PROBLEM: Without the pictures, set down every record below exactly as it reads.

AVAILABLE RECORDS:
--------------------

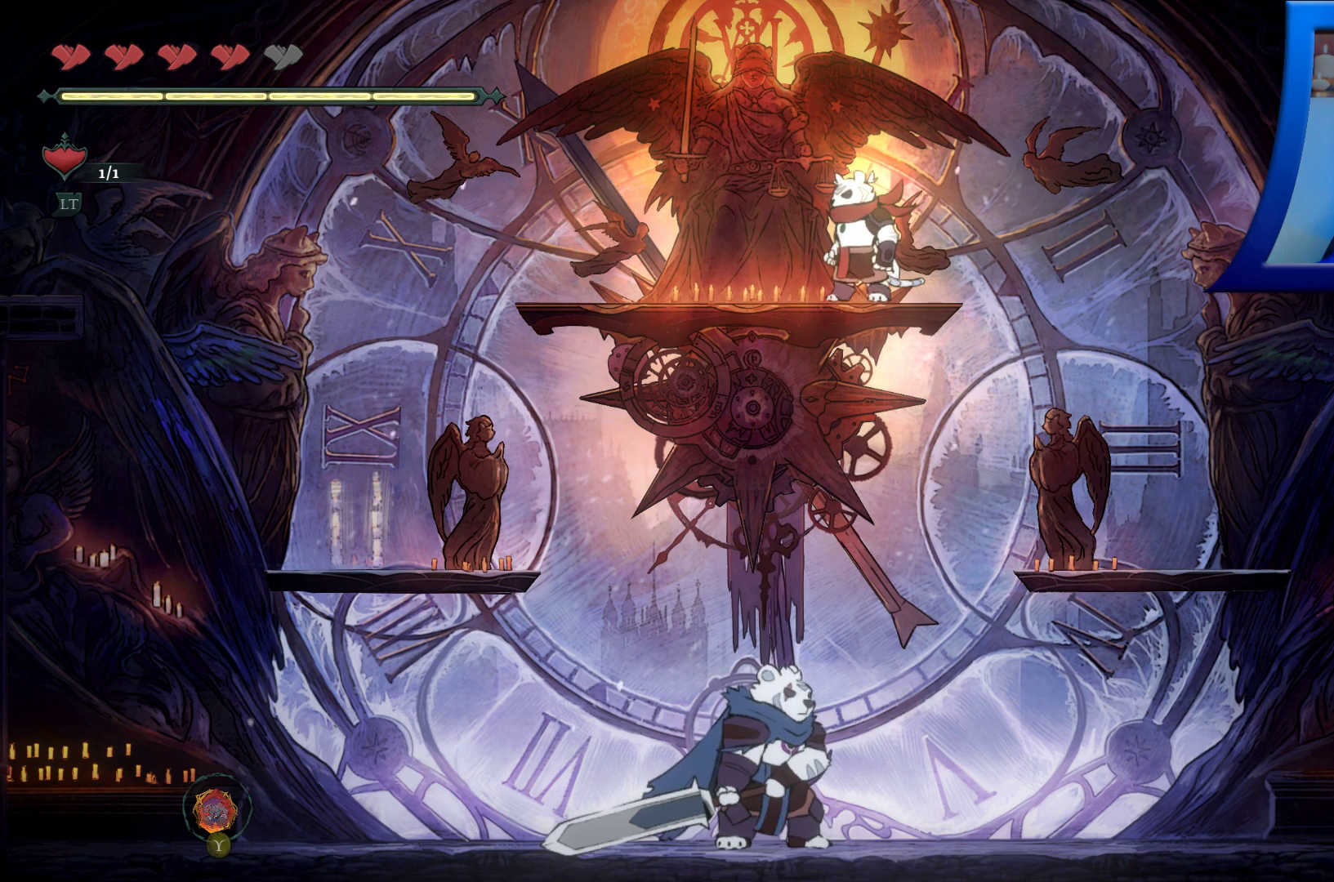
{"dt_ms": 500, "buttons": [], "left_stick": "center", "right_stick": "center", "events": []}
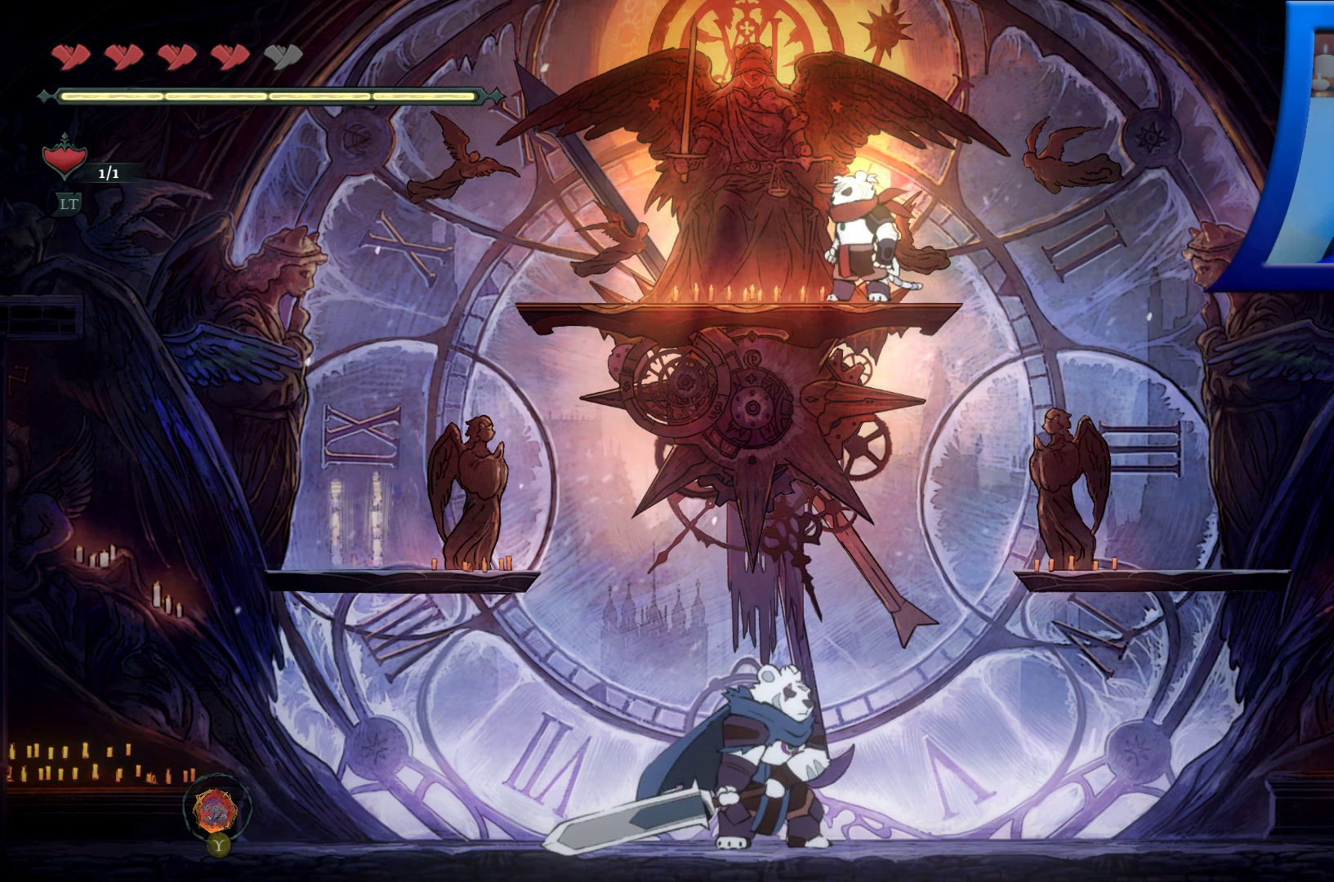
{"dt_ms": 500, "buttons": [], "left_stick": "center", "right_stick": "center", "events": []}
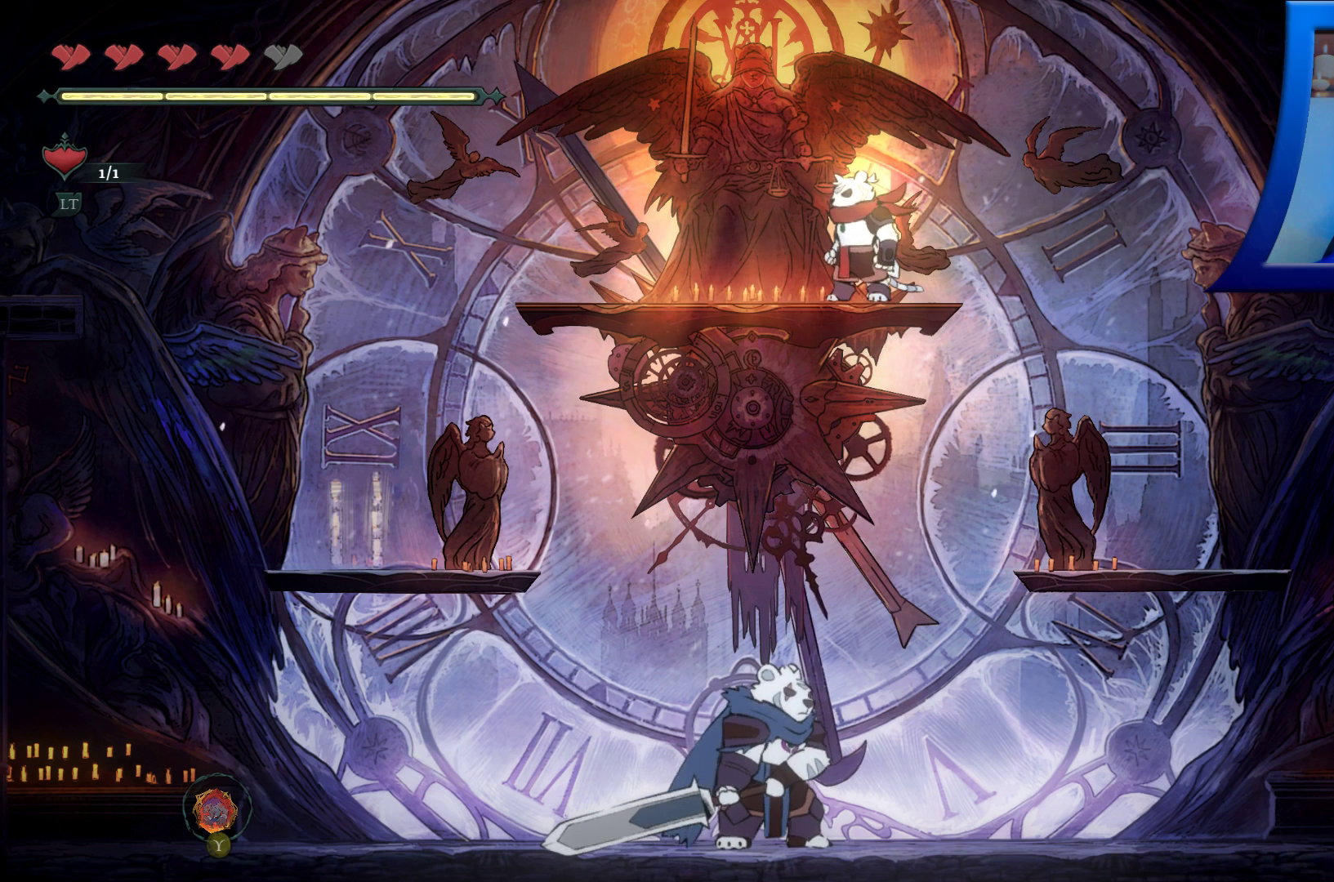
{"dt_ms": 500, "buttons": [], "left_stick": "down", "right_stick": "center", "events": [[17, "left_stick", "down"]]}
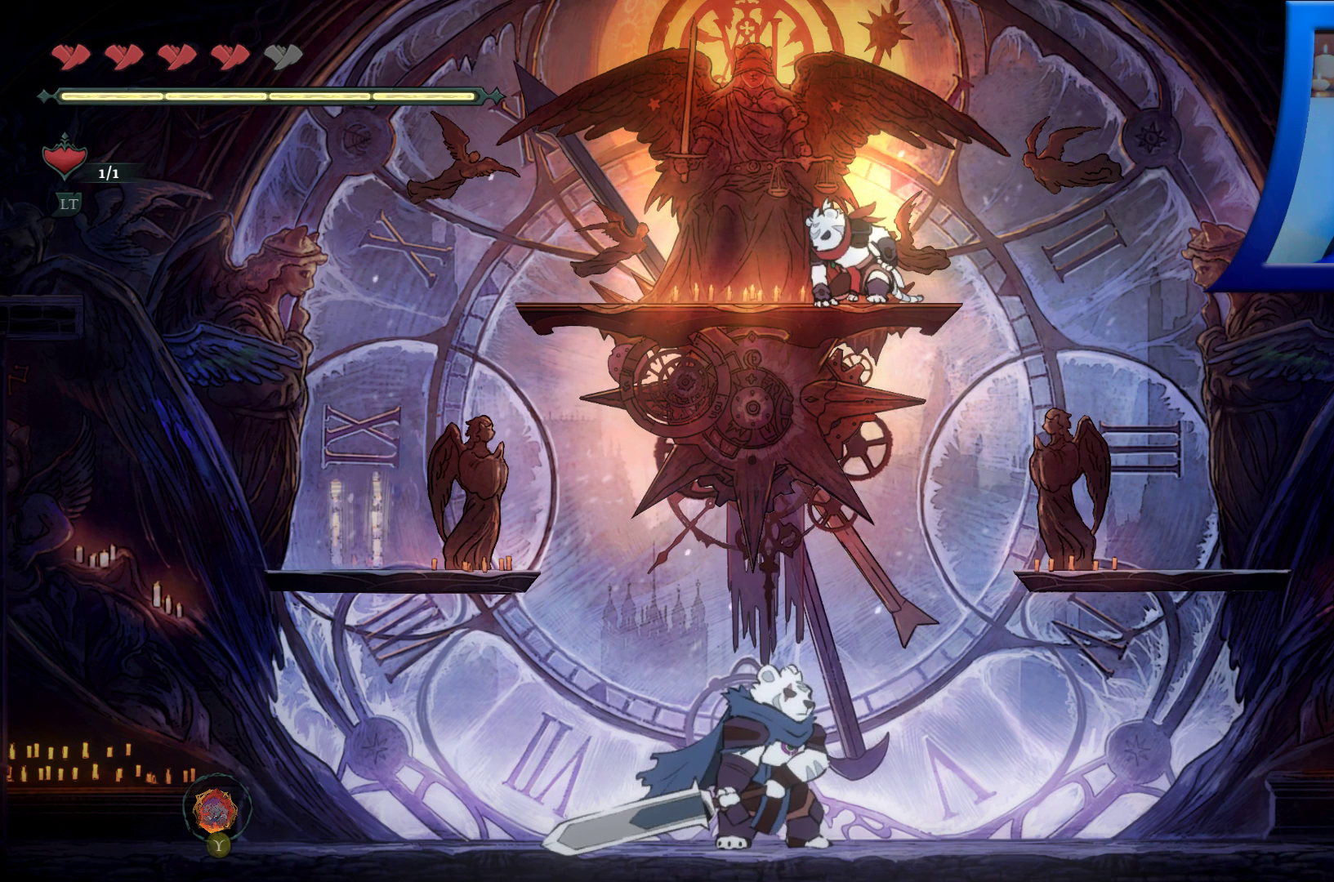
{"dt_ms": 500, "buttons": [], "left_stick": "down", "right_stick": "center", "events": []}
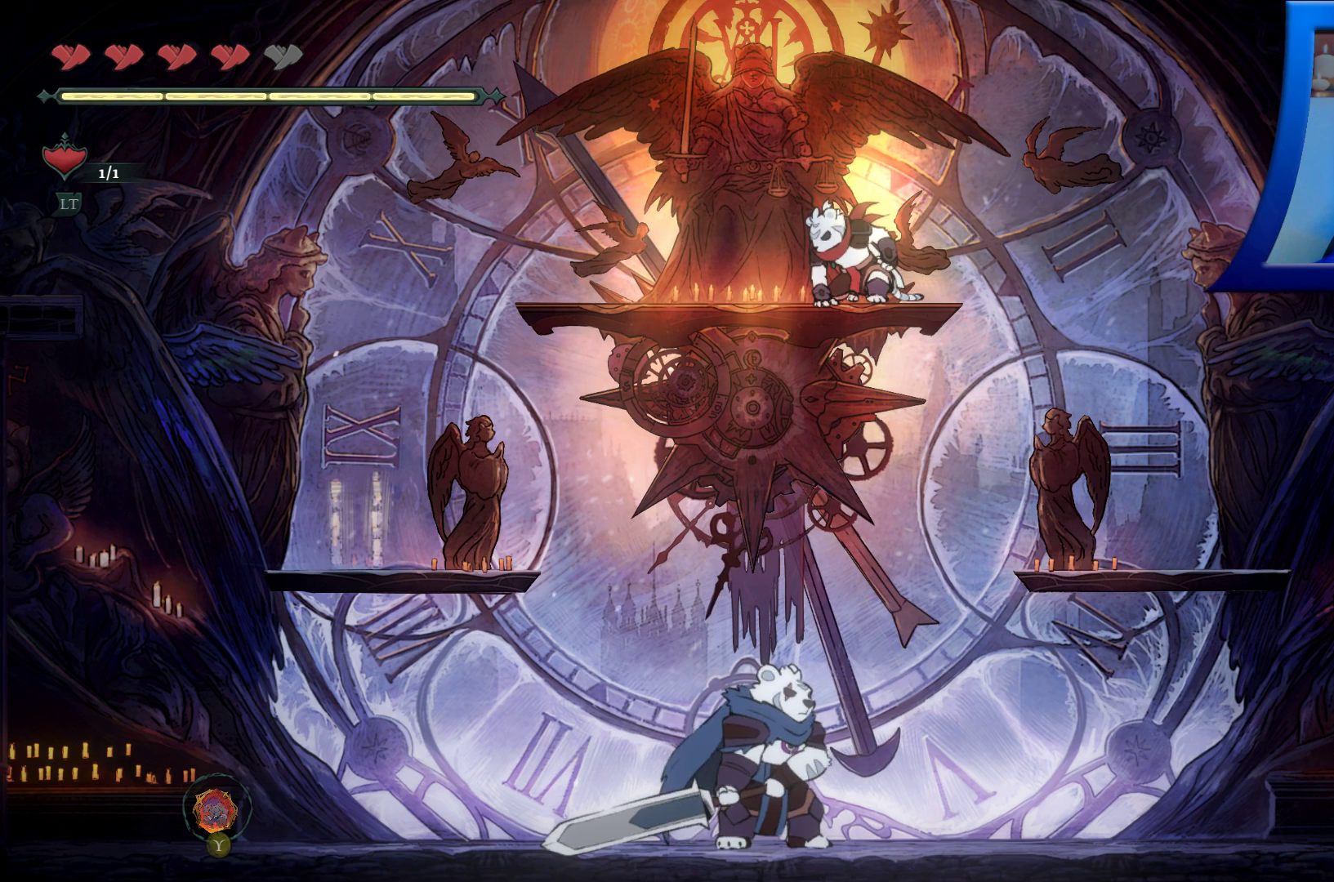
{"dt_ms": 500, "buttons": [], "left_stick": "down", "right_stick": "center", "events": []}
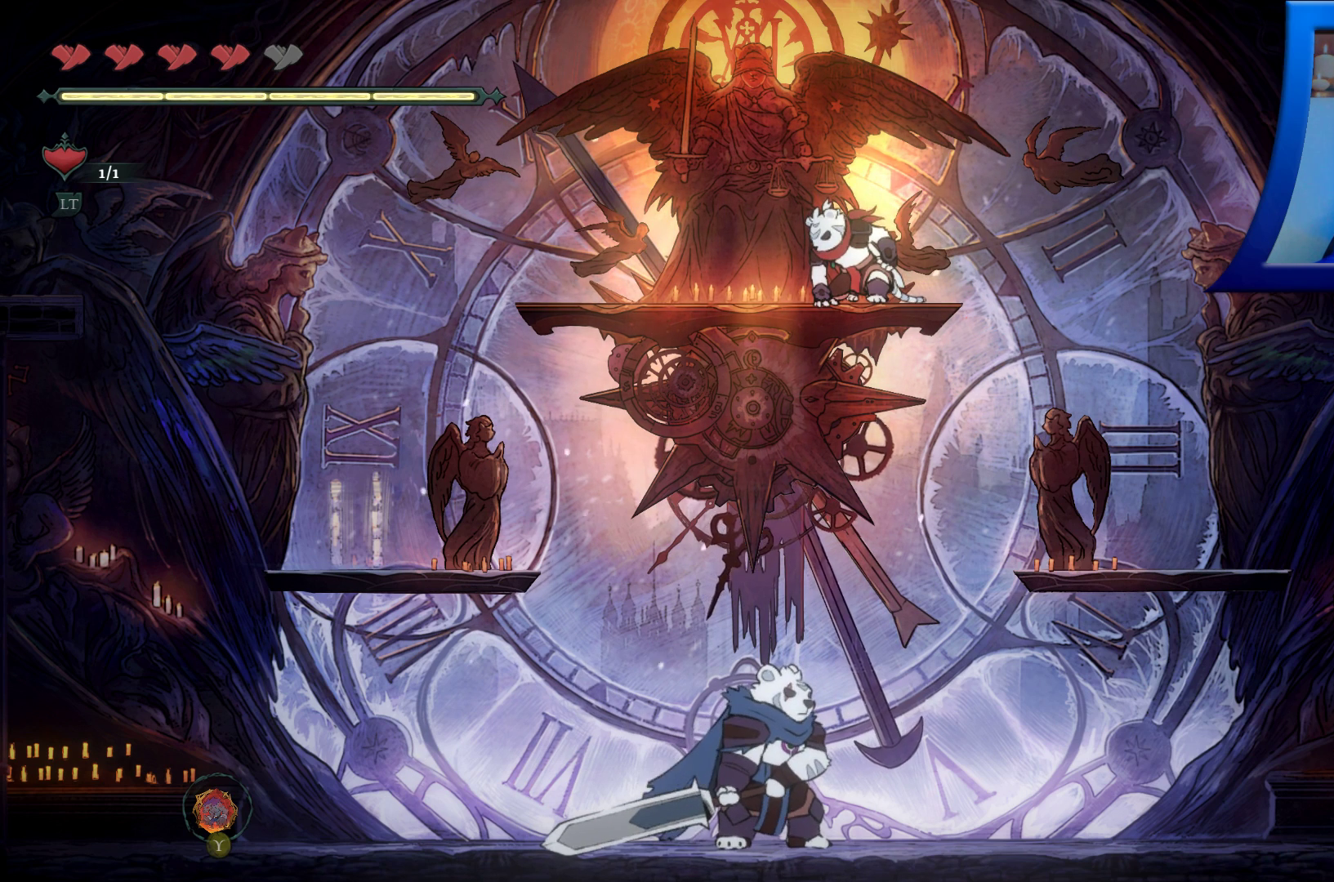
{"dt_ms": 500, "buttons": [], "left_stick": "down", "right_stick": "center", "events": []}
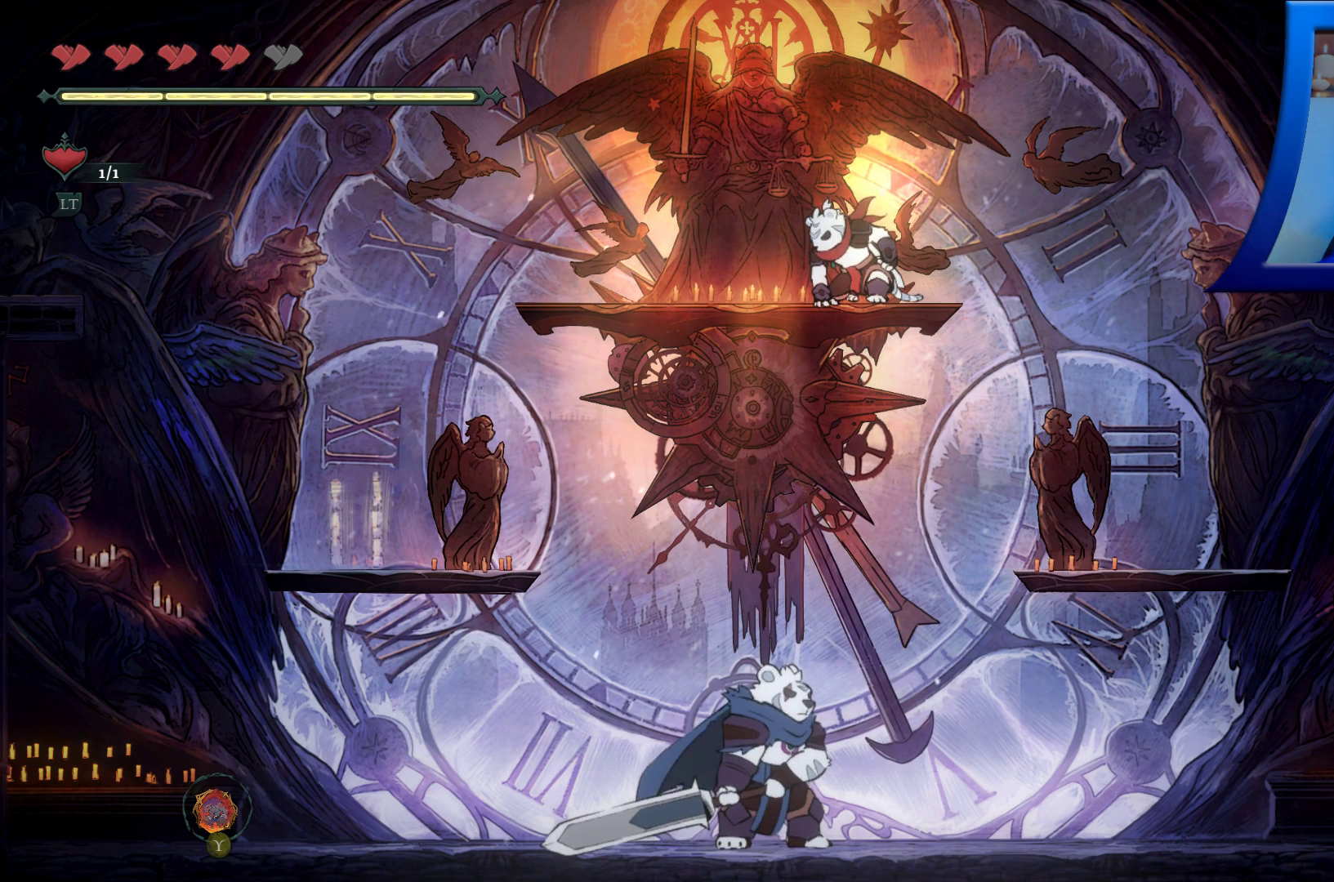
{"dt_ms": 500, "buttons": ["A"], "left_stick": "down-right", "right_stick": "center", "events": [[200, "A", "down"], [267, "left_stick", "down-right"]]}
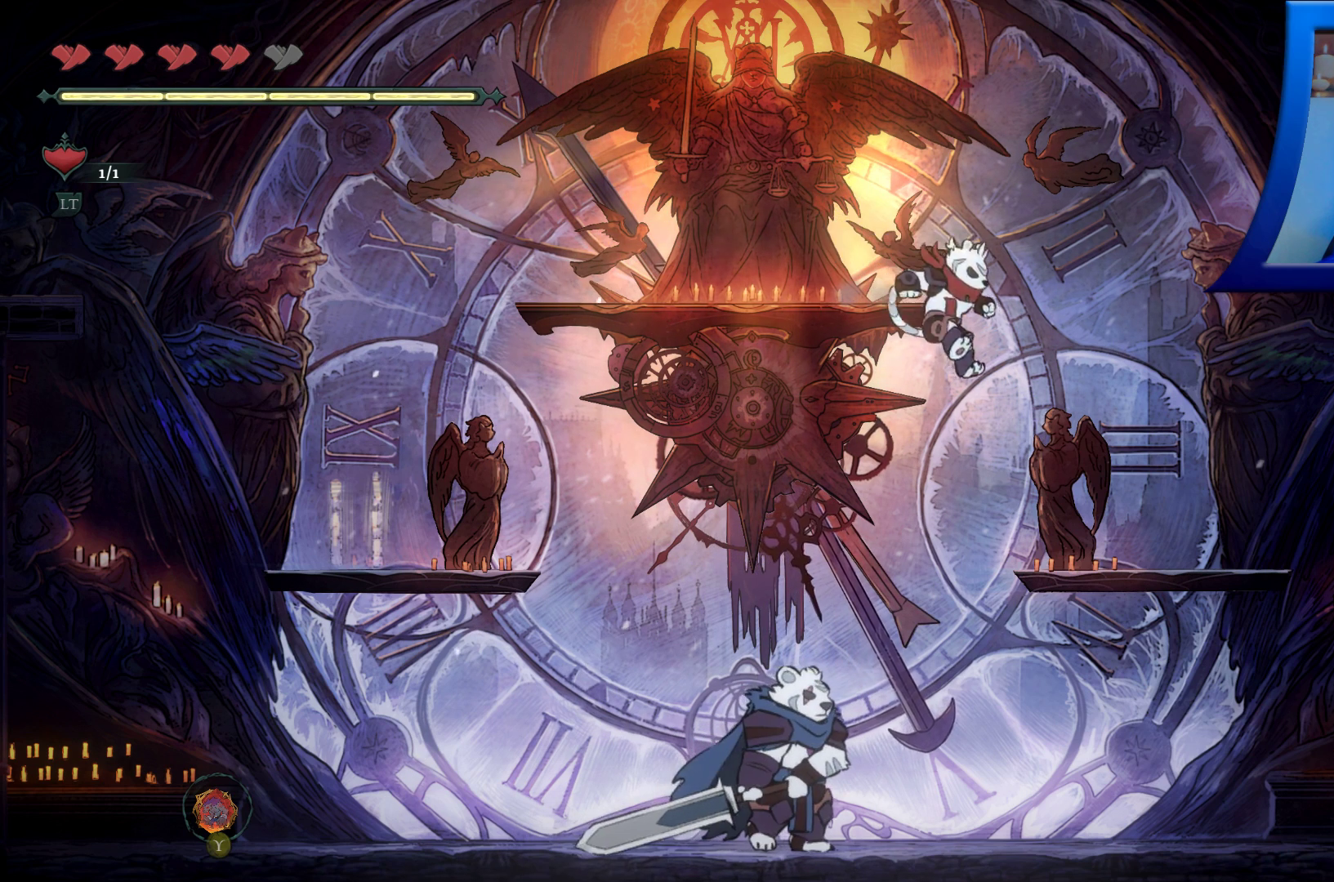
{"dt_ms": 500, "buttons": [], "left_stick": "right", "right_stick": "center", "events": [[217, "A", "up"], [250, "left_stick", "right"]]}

--------------------

EXERCISE OUTPUT:
{"dt_ms": 500, "buttons": [], "left_stick": "center", "right_stick": "center", "events": []}
{"dt_ms": 500, "buttons": [], "left_stick": "center", "right_stick": "center", "events": []}
{"dt_ms": 500, "buttons": [], "left_stick": "down", "right_stick": "center", "events": [[17, "left_stick", "down"]]}
{"dt_ms": 500, "buttons": [], "left_stick": "down", "right_stick": "center", "events": []}
{"dt_ms": 500, "buttons": [], "left_stick": "down", "right_stick": "center", "events": []}
{"dt_ms": 500, "buttons": [], "left_stick": "down", "right_stick": "center", "events": []}
{"dt_ms": 500, "buttons": ["A"], "left_stick": "down-right", "right_stick": "center", "events": [[200, "A", "down"], [267, "left_stick", "down-right"]]}
{"dt_ms": 500, "buttons": [], "left_stick": "right", "right_stick": "center", "events": [[217, "A", "up"], [250, "left_stick", "right"]]}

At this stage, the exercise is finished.